WHAT YOU ARE ASKED TO DO: In the passage on robo-call liability, rewrite the part that opens with the words "At issue was" and closes with "the federal agency.", putting "commission" wherever "federal agency" appears.

On May 9, 2013, the FCC clarified the extent to which sellers can be held liable for robo-calls and texts sent by third-party marketers on their behalf. Although it did not take the broadest definition of these terms possible, the FCC nonetheless broadened liability beyond the literal terms of the TCPA. The matter had been pending before the FCC for more than two years.
At issue was the extent of vicarious liability under the TCPA for the acts of third-party marketers. One part of the TCPA allows people on the Do-Not-Call List the right to sue if they have received more than one call "by or on behalf of" the same entity in a twelve month period. Another section of the statute gives people the right to sue anyone who "initiates" robo-calls or unsolicited texts without prior consent. The TCPA does not define "initiates" or "on behalf of" and the robo-call/text section does even not contain the phrase "on behalf of" so for years, sellers had argued with varying degrees of success that they could not be held responsible for third parties acting on their behalf. In 2011 the FCC was tasked with sorting out this issue by two federal courts that referred lawsuits to the federal agency.
The FCC concluded that a person or entity only "initiates" a call when it "takes the steps necessary to physically place a telephone call, and generally does not include persons or entities, such as third-party retailers, that might merely have some role, however minor, in the causal chain that results in the making of a telephone call."
If the FCC stopped there, sellers could escape the TCPA by hiring someone else to initiate the calls or texts for them. However, the FCC ruled that sellers are vicariously liable for calls and texts made by third-party marketers if the third party is the seller's agent. By ruling this way, the FCC went beyond the literal language of the statute which requires a seller to "make" or initiate" a call in order to violate the robo-calling provisions. An agency relationship should be judged, according to the FCC "under a broad range of agency principles, including not only formal agency, but also principles of apparent authority and ratification." A seller may also be liable for the acts of another under traditional agency principles if it ratifies those acts by knowingly accepting their benefits. Do-not-call violations will be judged under the same standards because "on behalf of" will be interpreted under the identical agency principals.

SUPPLIED DATA:

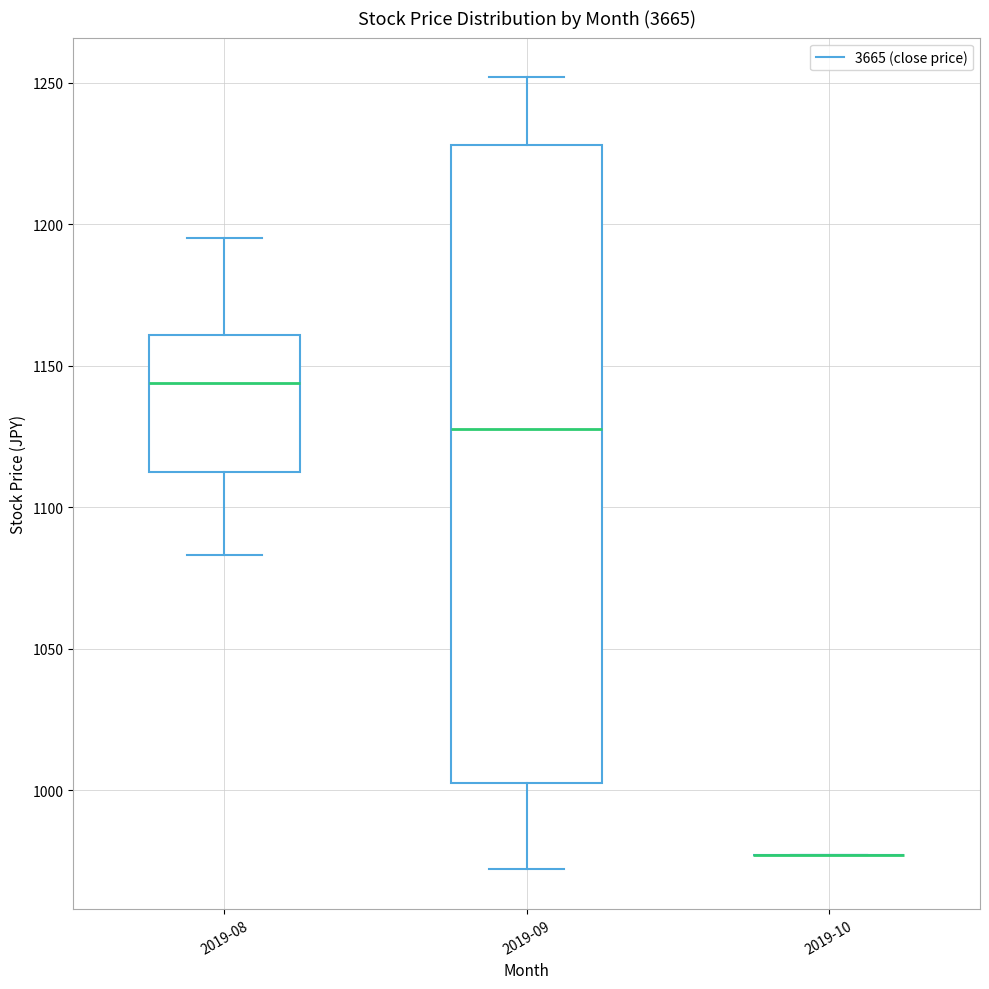

Which box is the tallest, from its lower edge to its upper edge?

2019-09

SOLVED PROBLEM:
At issue was the extent of vicarious liability under the TCPA for the acts of third-party marketers. One part of the TCPA allows people on the Do-Not-Call List the right to sue if they have received more than one call "by or on behalf of" the same entity in a twelve month period. Another section of the statute gives people the right to sue anyone who "initiates" robo-calls or unsolicited texts without prior consent. The TCPA does not define "initiates" or "on behalf of" and the robo-call/text section does even not contain the phrase "on behalf of" so for years, sellers had argued with varying degrees of success that they could not be held responsible for third parties acting on their behalf. In 2011 the FCC was tasked with sorting out this issue by two federal courts that referred lawsuits to the commission.